Поэтому я уже давно пришел к мысли даровать тебе кровь, признав тебя своим сыном, усыновленным сыном.
Когда-то Арка Благородства даровала мне очень высокую, достойную королей кровь. Не знаю почему она именно так распорядилась, так как, пытаясь вспомнить своих предков, я не находил даже намека на упоминание королевских домов моего родного мира. Но Арку не обмануть, и она никого никогда не обманывает, но умеет наказывать обманщиков. Поэтому я был на вершине или, скорее, я был близок к вершине, но потом я устал от этого и многое из моей последующей жизни ты уже знаешь и без моих повторений.
Я имел высокое воссияние, но не светился королевской кровью от того, что не принадлежал ни одному королевскому дому уже этого мира. А почему ты не чувствовал во мне крови? А ее никогда не было видно, даже когда я был Герцогом Норским! Один раз даже мне не поверили, что я столь великосветский вельможа, и заставили пройти через Арку Благородства. Это и был последний раз, когда я через нее прошел, и последний раз, когда я был облачен в герцогское платье…
Надоело.
И я уехал, к тетке, в глушь, в Саратов…
Но если нужны цифры, то в тот раз я воссиял один час сорок семь минут с секундами. Все неверующие попадали на колени! А я так шел, как по подиуму, а самому хотелось взять меч и порубить десяток голов идиотам.
Тогда написал письмо Грегору VI, отцу нынешнего Урбана IX, что я устал и ухожу…
А может, все и не так было, уже не помню…
Но кровь моя осталась…
Поэтому твое усыновление сразу поднимет тебя над грязью и над многими, кто, может быть, насмехался над тобой или считал тебя грязью. Это возвышение сразу откроет тебе сотни дверей и множество знакомств. Ты станешь… (можешь сам помечтать) …
Поэтому в конверте несколько нотариальных грамот о твоем усыновлении мною. Как и документ на твое имя, которое я выправил без тебя, так и эти документы получить было не проблема. Но они — полные и неделимые, магически удостоверяющие твое усыновление документы. Достаточно тебе приложить в специальный пункт на грамоте палец со своей кровью. А потом в любой город, где есть Арка Благородства, и через несколько минут от сошо не останется и следа…
Но…
Воссияние откроет перед тобой просторы, но закроет твои мысли. У тебя появятся другие мысли, другие действия. Ответственность и определенные обязательства. И странное чувство, что это не твое место…
Скорее всего, и я ушел, точнее, убежал от своей крови именно потому, что почувствовал, что я тут не на своем месте. И только потеряв зрение в предательстве бывшего друга, понял, что вот оно! Это мое место! Это моя жизнь. Звучит глупо, но именно в эти годы слепоты я отдохнул душой и телом, а твое появление в моей жизни просто завершило процесс моего становления на своем месте…
Поэтому, сделав тебе столь щедрый подарок, я советую тебе от него отказаться. От этого и попросил доставить тебе мое послание только после твоей службы. Может, ты изменился, может, ты устал, может, ты не хочешь больше, чтобы на тебя смотрели свысока. Тогда кровь — то, что тебя ждет. Но тишины тебе мой подарок точно не принесет…
Но я уверен в тебе.
Уверен, что тебе не нужны никакие бумаги, чтобы достичь высот. Тебе не нужна помощь там, где ты способен устоять и выстоять.
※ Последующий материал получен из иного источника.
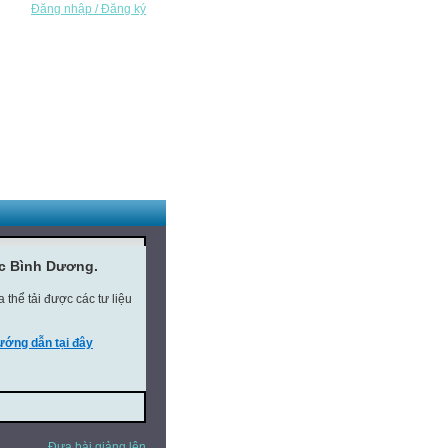
Đăng nhập / Đăng ký
ục Bình Dương.
thể tải được các tư liệu
ớng dẫn tại đây
Đưa bài giảng lên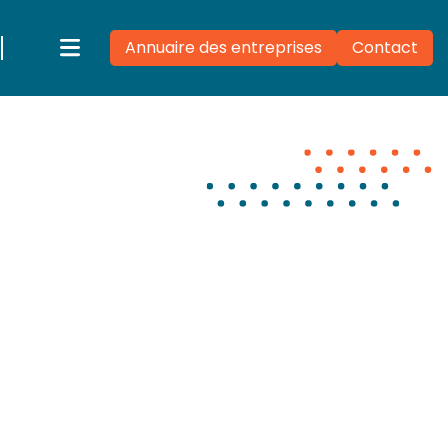
Annuaire des entreprises
Contact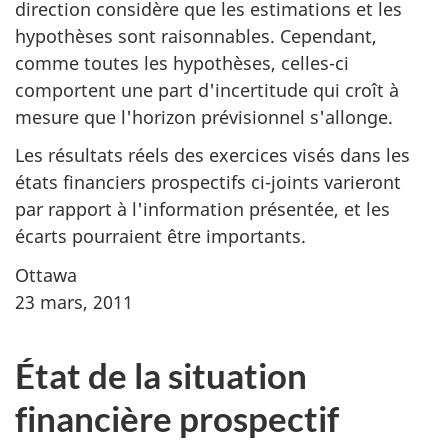
direction considère que les estimations et les
hypothèses sont raisonnables. Cependant,
comme toutes les hypothèses, celles-ci
comportent une part d'incertitude qui croît à
mesure que l'horizon prévisionnel s'allonge.
Les résultats réels des exercices visés dans les
états financiers prospectifs ci-joints varieront
par rapport à l'information présentée, et les
écarts pourraient être importants.
Ottawa
23 mars, 2011
État de la situation
financière prospectif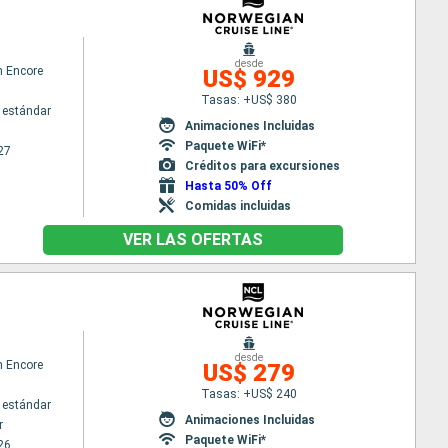
desde
n Encore
US$ 929
Tasas: +US$ 380
 estándar
Animaciones Incluidas
Paquete WiFi*
27
Créditos para excursiones
Hasta 50% Off
Comidas incluidas
VER LAS OFERTAS
desde
n Encore
US$ 279
Tasas: +US$ 240
 estándar
Animaciones Incluidas
r
Paquete WiFi*
26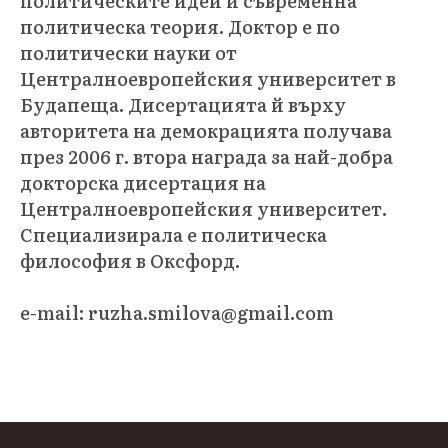
политическите идеи и съвременна
политическа теория. Доктор е по
политически науки от
Централноевропейския университет в
Будапеща. Дисертацията й върху
авторитета на демокрацията получава
през 2006 г. втора награда за най-добра
докторска дисертация на
Централноевропейския университет.
Специализирала е политическа
философия в Оксфорд.
e-mail: ruzha.smilova@gmail.com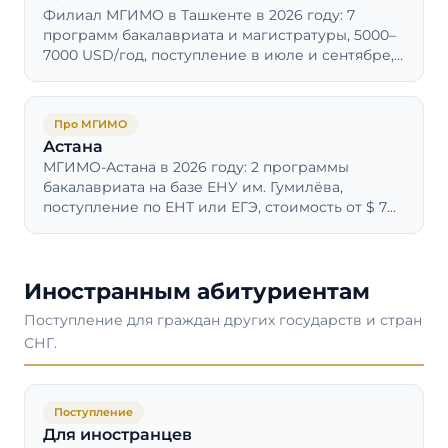
Филиал МГИМО в Ташкенте в 2026 году: 7
программ бакалавриата и магистратуры, 5000–
7000 USD/год, поступление в июле и сентябре,
обязательные семестры в Одинцове.
Про МГИМО
Астана
МГИМО-Астана в 2026 году: 2 программы
бакалавриата на базе ЕНУ им. Гумилёва,
поступление по ЕНТ или ЕГЭ, стоимость от $ 7
200/год, диплом МГИМО МИД России.
Иностранным абитуриентам
Поступление для граждан других государств и стран
СНГ.
Поступление
Для иностранцев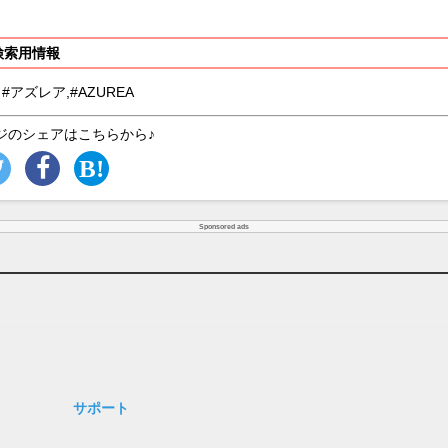
検索用情報
 #アズレア,#AZUREA
ジのシェアはこちらから♪
Sponsored ads
サポート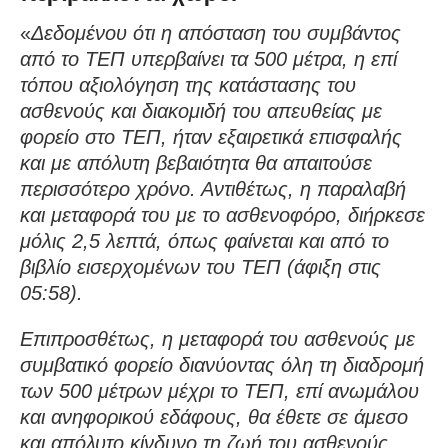
«
Δεδομένου ότι η απόσταση του συμβάντος
από το ΤΕΠ υπερβαίνει τα 500 μέτρα, η επί
τόπου αξιολόγηση της κατάστασης του
ασθενούς και διακομιδή του απευθείας με
φορείο στο ΤΕΠ, ήταν εξαιρετικά επισφαλής
και με απόλυτη βεβαιότητα θα απαιτούσε
περισσότερο χρόνο. Αντιθέτως, η παραλαβή
και μεταφορά του με το ασθενοφόρο, διήρκεσε
μόλις 2,5 λεπτά, όπως φαίνεται και από το
βιβλίο εισερχομένων του ΤΕΠ (άφιξη στις
05:58).
Επιπροσθέτως, η μεταφορά του ασθενούς με
συμβατικό φορείο διανύοντας όλη τη διαδρομή
των 500 μέτρων μέχρι το ΤΕΠ, επί ανωμάλου
και ανηφορικού εδάφους, θα έθετε σε άμεσο
και απόλυτο κίνδυνο τη ζωή του ασθενούς.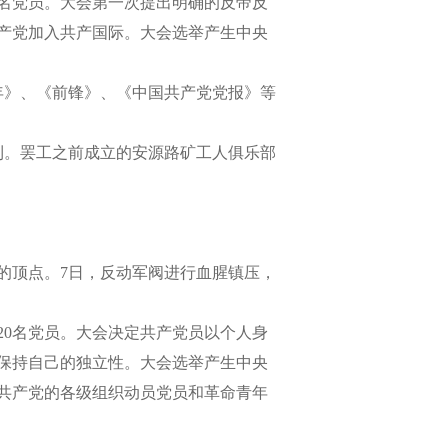
5名党员。大会第一次提出明确的反帝反
产党加入共产国际。大会选举产生中央
年》、《前锋》、《中国共产党党报》等
利。罢工之前成立的安源路矿工人俱乐部
的顶点。7日，反动军阀进行血腥镇压，
20名党员。大会决定共产党员以个人身
保持自己的独立性。大会选举产生中央
共产党的各级组织动员党员和革命青年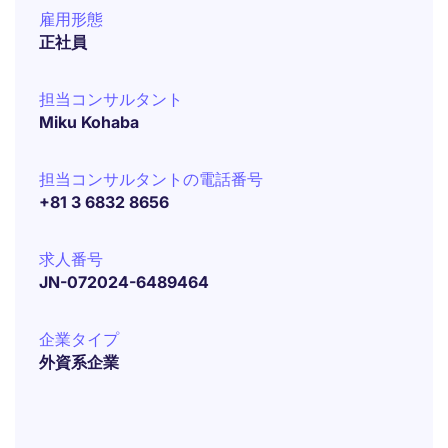
雇用形態
正社員
担当コンサルタント
Miku Kohaba
担当コンサルタントの電話番号
+81 3 6832 8656
求人番号
JN-072024-6489464
企業タイプ
外資系企業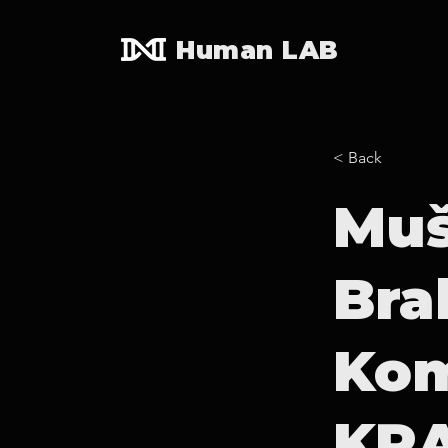
Human LAB
< Back
Muš
Bra
Kom
KRA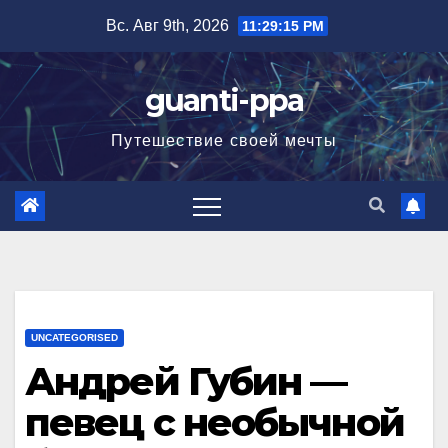
Перейти
Вс. Авг 9th, 2026
11:29:16 PM
к
содержимому
guanti-ppa
Путешествие своей мечты
UNCATEGORISED
Андрей Губин —
певец с необычной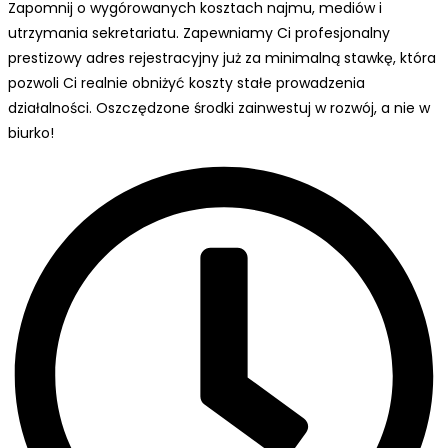
Zapomnij o wygórowanych kosztach najmu, mediów i
utrzymania sekretariatu. Zapewniamy Ci profesjonalny
prestizowy adres rejestracyjny już za minimalną stawkę, która
pozwoli Ci realnie obniżyć koszty stałe prowadzenia
działalności. Oszczędzone środki zainwestuj w rozwój, a nie w
biurko!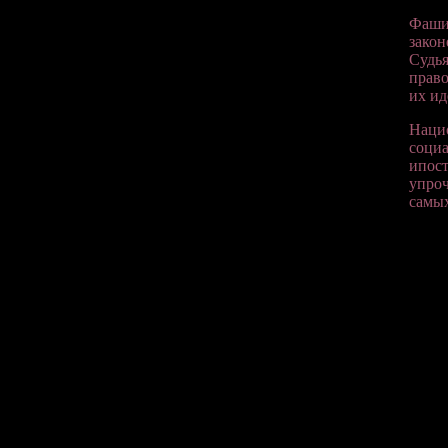
Фашис
закон
Судья
право
их ид
Нацио
социа
ипост
упроч
самых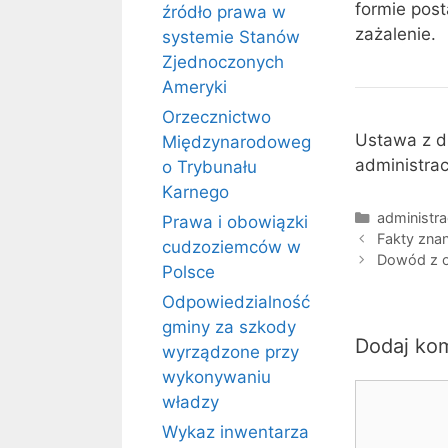
formie pos
źródło prawa w
zażalenie.
systemie Stanów
Zjednoczonych
Ameryki
Orzecznictwo
Ustawa z d
Międzynarodoweg
administrac
o Trybunału
Karnego
Kategorie
administra
Prawa i obowiązki
Fakty zna
cudzoziemców w
Dowód z op
Polsce
Odpowiedzialność
gminy za szkody
Dodaj ko
wyrządzone przy
wykonywaniu
Komentarz
władzy
Wykaz inwentarza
Я знаю, ты уже движешься к очередной цели, и мой подарок просто может тебе помешать…
Сейчас закончится лист, и я хотел бы, чтобы следующий лист ты начал читать, приняв определенное решение. Уверен, рядом с тобой есть и камин, и нож. И я убежден, что ты сделаешь правильный выбор…»
Нэй вздохнул. И снова слезинки на щеках.
Учитель решил вот так оставить память о себе.
Щедрый подарок! Усыновление, а с ним и воссияние!
А оно ему нужно?
Нэй даже не знал, как к этим размышлениям подступиться. И о чем вообще можно думать в такой момент? Схватить нож и сорвать сургуч, приложить кровь и сразу броситься к Арке Благородства? К жрецам, ее обслуживающим? А потом идти, выпятив грудь, показывая «вот я какой»?
Но Нэй знал, что кровь не является панацеей его проблемам и тем более не даст спокойствия. Тут Учитель прав: тишины не будет. И сначала устанешь, а потом захочется обязательно надеть капюшон или вновь превратиться в сошо. Хоть всем видно, но зато и не замечает никто.